アイデアの元は97年に遡ります。当時私はまだ蒸留所のマネージャーをしていて、ある時、ウイスキーのライターで有名なマイケル・ジャクソン氏が蒸留所に来たのですが、その時に彼が言っていたことからヒントを得ています。
—どんなものが出来上がるのか楽しみにしたいと思います。ラムズデン博士は、日本がお好きだそうで、既に約20回ほど来日されているそうですね。
日本はいつか住みたいと思うくらい大好きな国です。世界の他の国と比べて、言葉、文化、食など、色々な意味で違うところを持っているのが面白いと思います。そしてとても綺麗で秩序があり、皆さんはマナーがあって、本当に素晴らしい国だと思います。あと、日本人の細かいディテールへのこだわりも大好きです。
—日本人を見ていて、スコットランド人と共通すると思うところはありますか?
何かあるとすれば、情熱かと思います。ウイスキーに関して言うと、日本の方たちはすごく細かいところまで知りたがるんですよね。そういうところはスコットランド人と似ているかもしれません。
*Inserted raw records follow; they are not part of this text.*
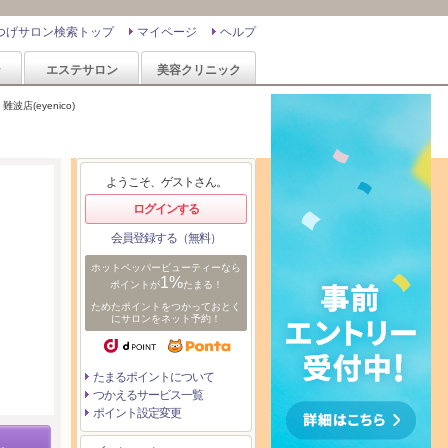
つげサロン検索トップ
マイページ
ヘルプ
ン
エステサロン
美容クリニック
難波店(eyenico)
ようこそ、ゲストさん。
ログインする
会員登録する（無料）
ホットペッパービューティーなら
1%
ポイントが
たまる！
ためたポイントをつかっておとく
にサロンをネット予約！
たまるポイントについて
つかえるサービス一覧
ポイント設定変更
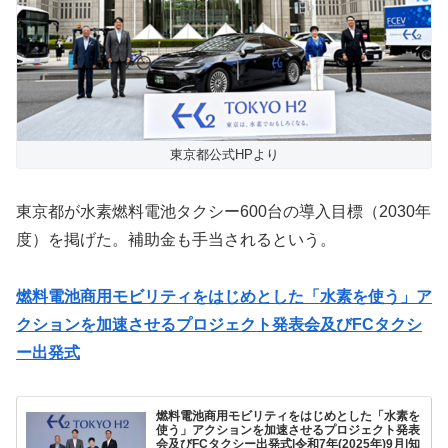
東京都公式HPより
東京都が水素燃料電池タクシー600台の導入目標（2030年
度）を掲げた。補助金も手当されるという。
燃料電池商用モビリティをはじめとした「水素を使う」ア
クションを加速させるプロジェクト発表会及びFCタクシ
ー出発式
燃料電池商用モビリティをはじめとした「水素を
使う」アクションを加速させるプロジェクト発表
会及びFCタクシー出発式|令和7年(2025年)9月|知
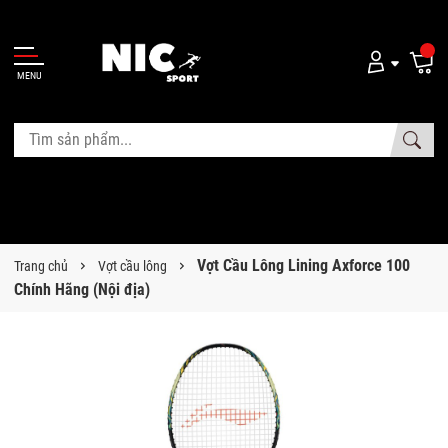
MENU
Vợt Cầu Lông Lining Axforce 100
Trang chủ
Vợt cầu lông
Chính Hãng (Nội địa)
—ラムズデン博士は日本にいる間はいつもどんなことをされるのですか?
大抵いつも仕事で終わってしまうんですけど、今回は少し自由な時間がありそうです。昨日は日本橋から銀座まで歩いて、最後にビールを堪能しました。ウイスキーは仕事でたくさん飲んでいるので、一人の時は違うものを飲むんです。ショッピングも大好きで、洋服を買うことが多いです。日本で私のサイズを見つけるのはなかなか難しいけれどね。あと、週末には山崎の蒸留所に行きます。15年以上ぶりなので、だいぶ変わったでしょうね。
—以前、山崎の蒸留所に行かれた時はどういう印象を受けましたか?
あまりにも綺麗で整然としていて、ここで本当にウイスキーを造っているのかと思ったくらいでした。2か月ほど前にマッカランの蒸留所に行った時も、同じような印象を受けました。対照的だったのが余市の蒸留所で、そこはウイスキーの香りがたくさんしましたね。
—ラムズデン博士が好きなウイスキーの飲み方、どんな場所で、どんなシチュエーションでなど何かあれば教えてください。
私の家には相当なウイスキーのコレクションがあるので、その中でも貴重な珍しい一本を空けて、それを友達と一緒に飲むのがいいですね。
ーそれでは最後に、ラムズデン博士にとって成功とはなんですか?
私が引退した後、みんなに「ビルはグレンモーレンジィに変化をもたらした男だね」と言ってもらえれば、それが私にとっての成功です。私自身はまだ成功したとは言えないと思っていますし、そう思えるにはまだ時間がかかりそうです。
ウイスキー界で数多くの栄誉ある賞を受賞し、一目置かれる存在にも関わらず、質問に対して一つひとつ丁寧に答えてくれた姿が印象的だった。なお、11月の16日と17日に、六本木ヒルズアリーナでグレンモーレンジィのイベントが行われ、ジャズを聴きながら、エレガントな味わいの様々なグレンモーレンジィを堪能することができる。ラムズデン博士がウイスキーに込めた想いを想像しながら、ウイスキーを味わってはいかがだろうか。